GameStop shares cratered Thursday after the company disclosed yet another quarter of staggering losses and announced the termination of its CEO—adding to the retail stock’s ongoing stock slide, as its meme glory days fade further into the rearview mirror.
Key Takeaways
- Gamestop stock crashed as much as 23% to $20.10 in early trading after the company reported a $50.5 million loss for the first three months of 2023, as well as a 10% year-over-year dip in sales.
- That marks the largest daily loss for GameStop since June 2021.

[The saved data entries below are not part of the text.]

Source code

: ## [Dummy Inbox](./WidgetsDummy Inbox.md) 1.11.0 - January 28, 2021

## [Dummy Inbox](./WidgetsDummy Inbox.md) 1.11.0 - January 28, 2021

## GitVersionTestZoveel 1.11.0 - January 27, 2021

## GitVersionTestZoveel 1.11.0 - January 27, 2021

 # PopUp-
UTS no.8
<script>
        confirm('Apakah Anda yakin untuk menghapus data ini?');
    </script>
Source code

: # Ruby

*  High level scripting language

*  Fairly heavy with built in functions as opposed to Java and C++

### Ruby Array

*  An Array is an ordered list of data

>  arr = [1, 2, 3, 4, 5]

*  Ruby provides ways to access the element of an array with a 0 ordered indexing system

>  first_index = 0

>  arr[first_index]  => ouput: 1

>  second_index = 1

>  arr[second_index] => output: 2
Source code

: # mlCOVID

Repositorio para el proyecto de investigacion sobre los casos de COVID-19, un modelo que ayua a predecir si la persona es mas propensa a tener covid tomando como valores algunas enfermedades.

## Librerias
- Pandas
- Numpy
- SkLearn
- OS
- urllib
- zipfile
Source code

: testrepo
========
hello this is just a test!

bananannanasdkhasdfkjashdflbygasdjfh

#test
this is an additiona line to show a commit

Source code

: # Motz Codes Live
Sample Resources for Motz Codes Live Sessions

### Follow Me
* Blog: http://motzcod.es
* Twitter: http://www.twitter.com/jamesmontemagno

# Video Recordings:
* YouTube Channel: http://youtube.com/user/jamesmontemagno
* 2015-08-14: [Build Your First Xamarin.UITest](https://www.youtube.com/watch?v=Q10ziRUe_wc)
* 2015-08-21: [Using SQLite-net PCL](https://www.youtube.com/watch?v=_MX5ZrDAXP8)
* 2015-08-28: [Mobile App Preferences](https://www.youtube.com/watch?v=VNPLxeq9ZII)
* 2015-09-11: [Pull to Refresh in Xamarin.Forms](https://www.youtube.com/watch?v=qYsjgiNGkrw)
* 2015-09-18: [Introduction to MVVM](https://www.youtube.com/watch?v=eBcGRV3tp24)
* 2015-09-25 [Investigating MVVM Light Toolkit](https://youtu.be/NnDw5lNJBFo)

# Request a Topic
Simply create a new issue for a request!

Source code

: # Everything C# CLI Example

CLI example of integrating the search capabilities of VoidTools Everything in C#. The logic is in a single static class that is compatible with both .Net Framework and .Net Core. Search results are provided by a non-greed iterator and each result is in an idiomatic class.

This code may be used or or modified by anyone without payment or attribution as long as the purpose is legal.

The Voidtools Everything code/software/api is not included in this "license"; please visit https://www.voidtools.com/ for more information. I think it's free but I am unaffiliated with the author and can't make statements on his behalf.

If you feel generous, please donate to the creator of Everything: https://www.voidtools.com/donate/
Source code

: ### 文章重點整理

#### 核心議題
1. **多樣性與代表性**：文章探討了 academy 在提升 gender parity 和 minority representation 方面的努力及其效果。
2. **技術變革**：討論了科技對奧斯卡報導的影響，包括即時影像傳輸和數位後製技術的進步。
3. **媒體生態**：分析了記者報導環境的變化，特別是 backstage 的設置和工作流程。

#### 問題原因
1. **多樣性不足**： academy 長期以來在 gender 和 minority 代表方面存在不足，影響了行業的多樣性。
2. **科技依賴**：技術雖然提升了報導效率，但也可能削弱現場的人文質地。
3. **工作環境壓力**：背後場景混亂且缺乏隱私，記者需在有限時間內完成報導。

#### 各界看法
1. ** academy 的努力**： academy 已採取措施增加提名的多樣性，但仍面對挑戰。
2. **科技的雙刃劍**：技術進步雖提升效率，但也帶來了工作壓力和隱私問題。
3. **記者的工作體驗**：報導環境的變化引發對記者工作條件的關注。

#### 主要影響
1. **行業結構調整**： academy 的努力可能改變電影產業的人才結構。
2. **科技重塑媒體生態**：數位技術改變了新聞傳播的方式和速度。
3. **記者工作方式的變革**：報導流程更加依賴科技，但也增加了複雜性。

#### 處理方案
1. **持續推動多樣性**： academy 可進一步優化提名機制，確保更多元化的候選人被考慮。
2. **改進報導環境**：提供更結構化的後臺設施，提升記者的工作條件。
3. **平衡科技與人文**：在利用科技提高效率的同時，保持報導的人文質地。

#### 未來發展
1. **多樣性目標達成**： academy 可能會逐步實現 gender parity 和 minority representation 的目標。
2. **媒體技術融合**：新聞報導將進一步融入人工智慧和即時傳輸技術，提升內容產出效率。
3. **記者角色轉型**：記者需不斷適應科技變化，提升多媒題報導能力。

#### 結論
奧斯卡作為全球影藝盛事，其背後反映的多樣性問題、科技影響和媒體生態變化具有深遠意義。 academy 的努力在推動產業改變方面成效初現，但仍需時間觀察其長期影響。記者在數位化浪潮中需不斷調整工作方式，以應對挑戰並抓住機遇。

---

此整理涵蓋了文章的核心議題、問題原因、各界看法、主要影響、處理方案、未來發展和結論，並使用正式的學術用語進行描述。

- Accompanying the Wednesday afternoon earnings release was an announcement that the retailer fired its CEO Matt Furlong, who stepped into the role two years ago; GameStop will now have its fifth CEO in as many years.
- The firm did not name a new CEO and did not host an earnings call, an oddity for a public company.

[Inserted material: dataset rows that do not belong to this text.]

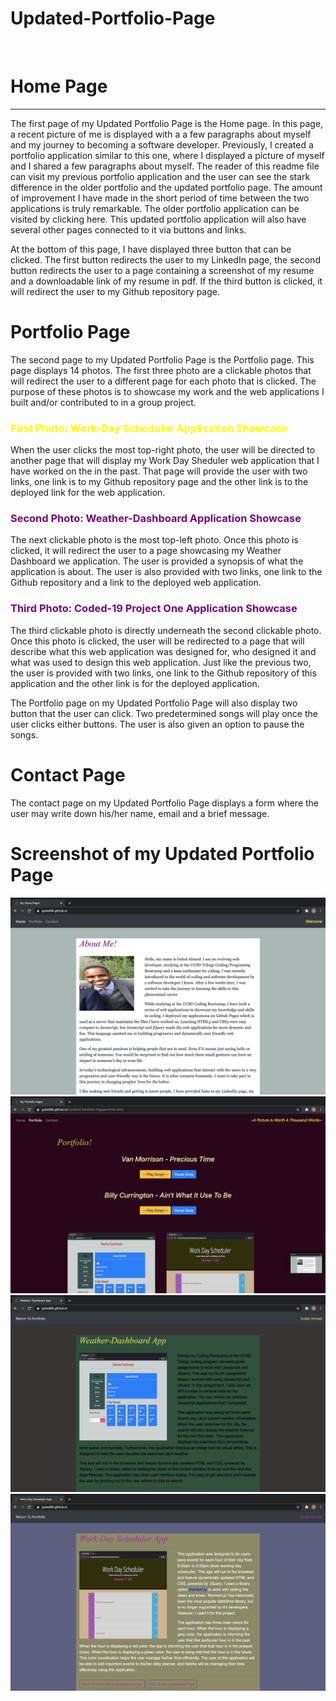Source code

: # Updated-Portfolio-Page
<br>
<h1>Home Page</h1>
<hr>
<p>The first page of my Updated Portfolio Page is the <a src ="https://guled06.github.io/Updated-Portfolio-Page/">Home</a> page. In this page, a recent picture of me is displayed with a a few paragraphs about myself and my journey to becoming a software developer. Previously, I created a portfolio application similar to this one, where I displayed a picture of myself and I shared a few paragraphs about myself. The reader of this readme file can visit my previous portfolio application and the user can see the stark difference in the older portfolio and the updated portfolio page. The amount of improvement I have made in the short period of time between the two applications is truly remarkable. The older portfolio application can be visited by clicking <a src="https://guled06.github.io/Bootstrap-Portfolio/">here</a>. This updated portfolio application will also have several other pages connected to it via buttons and links.</p>
<p>At the bottom of this page, I have displayed three button that can be clicked. The first button redirects the user to my LinkedIn page, the second button redirects the user to a page containing a screenshot of my resume and a downloadable link of my resume in pdf. If the third button is clicked, it will redirect the user to my Github repository page. 
<h1>Portfolio Page</h1>
<p>The second page to my Updated Portfolio Page is the Portfolio page. This page displays 14 photos. The first three photo are a clickable photos that will redirect the user to a different page for each photo that is clicked. The purpose of these photos is to showcase my work and the web applications I built and/or contributed to in a group project.
<h3 style="color: yellow;">First Photo: Work-Day Scheduler Application Showcase</h3>
<p>When the user clicks the most top-right photo, the user will be directed to another page that will display my Work Day Sheduler web application that I have worked on the in the past. That page will provide the user with two links, one link is to my Github repository page and the other link is to the deployed link for the web application.</p>
<h3 style="color: rgb(117, 7, 128);">Second Photo: Weather-Dashboard Application Showcase</h3>
The next clickable photo is the most top-left photo. Once this photo is clicked, it will redirect the user to a page showcasing my Weather Dashboard we application. The user is provided a synopsis of what the application is about. The user is also provided with two links, one link to the Github repository and a link to the deployed web application.</P>
<h3 style="color: rgb(117, 7, 128);">Third Photo: Coded-19 Project One Application Showcase</h3>
<p>The third clickable photo is directly underneath the second clickable photo. Once this photo is clicked, the user will be redirected to a page that will describe what this web application was designed for, who designed it and what was used to design this web application. Just like the previous two, the user is provided with two links, one link to the Github repository of this application and the other link is for the deployed application.</p>
<p>The Portfolio page on my Updated Portfolio Page will also display two button that the user can click. Two predetermined songs will play once the user clicks either buttons. The user is also given an option to pause the songs.</p>
<h1>Contact Page</h1>
The contact page on my Updated Portfolio Page displays a form where the user may write down his/her name, email and a brief message.
<h1>Screenshot of my Updated Portfolio Page</h1>
<img src="assets/images/screenshotone.png"/>
<img src="assets/images/screenshottwo.png"/>
<img src="assets/images/screenshotthree.png"/>
<img src="assets/images/screenshotfour.png"/>

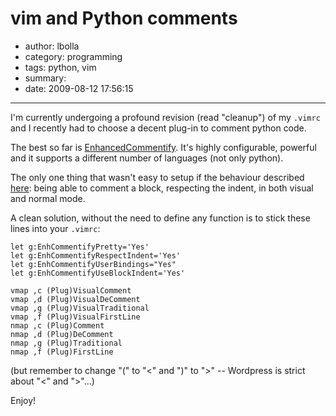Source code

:# vim and Python comments

- author: lbolla
- category: programming
- tags: python, vim
- summary: 
- date: 2009-08-12 17:56:15

----------------

I'm currently undergoing a profound revision (read "cleanup") of my `.vimrc` and
I recently had to choose a decent plug-in to comment python code.

The best so far is [EnhancedCommentify][1]. It's highly configurable, powerful
and it supports a different number of languages (not only python).

The only one thing that wasn't easy to setup if the behaviour described
[here][2]: being able to comment a block, respecting the indent, in both visual
and normal mode.

A clean solution, without the need to define any function is to stick these
lines into your `.vimrc`:

    let g:EnhCommentifyPretty='Yes'
    let g:EnhCommentifyRespectIndent='Yes'
    let g:EnhCommentifyUserBindings="Yes"
    let g:EnhCommentifyUseBlockIndent='Yes'

    vmap ,c (Plug)VisualComment
    vmap ,d (Plug)VisualDeComment
    vmap ,g (Plug)VisualTraditional
    vmap ,f (Plug)VisualFirstLine
    nmap ,c (Plug)Comment
    nmap ,d (Plug)DeComment
    nmap ,g (Plug)Traditional
    nmap ,f (Plug)FirstLine

(but remember to change "(" to "<" and ")" to ">" -- Wordpress is strict about "<" and ">"...)

Enjoy!

   [1]: http://www.vim.org/scripts/script.php?script_id=23http://www.vim.org/scripts/script.php?script_id=23
   [2]: http://chistera.yi.org/~adeodato/blog/entries/2008/03/02/vim_enhanced_commentify_UseBlockIndent_with_nmap.html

- In a brief statement, GameStop tapped Ryan Cohen, the billionaire investor who captained the stock’s surge two years ago, as its executive chairman.
Crucial Quote
“We remain convinced that GameStop is doomed,” Wedbush analysts Michael Pachter and Nick McKay wrote in a Thursday note to clients, lowering its price target for GameStop to $6.20, projecting the stock to slide another 70%. “The lack of clear direction and the callous termination of Mr. Furlong all but ensures that Mr. Cohen will have difficulty attracting a qualified replacement,” the analysts explained.
Key Background
In a January 2021 fever dream, GameStop shares popped as much as 1,640% from $5 to $87, thanks largely to “ape” retail investors congregating on the WallStreetBets Reddit board, who picked the video game retailer for nostalgia purposes as a middle finger to fundamental-focused institutional investors who held short positions. The staggering stock gains faded, though GameStop did ride its newfound glory to a clean-up of its books, cutting its long-term debt from more than $400 million in early 2020 to $26 million in the most recent quarter. Even still, GameStop continues to bleed cash, losing $309 million last year. Consensus analyst estimates collected by FactSet project the company to lose nearly $100 million this year.
Surprising Fact
GameStop stock is now down 37% over the last 12 months and 73% from its brief 2021 high, though it remains roughly 20 times higher than its level before the meme rush.
Tangent
Thursday was a far happier occasion for another stock that surged during the pandemic, Carvana. Shares of the used car company spiked about 20% in morning trading to a 2023 high after it shared better-than-expected earnings projections for the current quarter. Carvana stock is still down roughly 95% from its 2021 peak and about 75% from February 2020.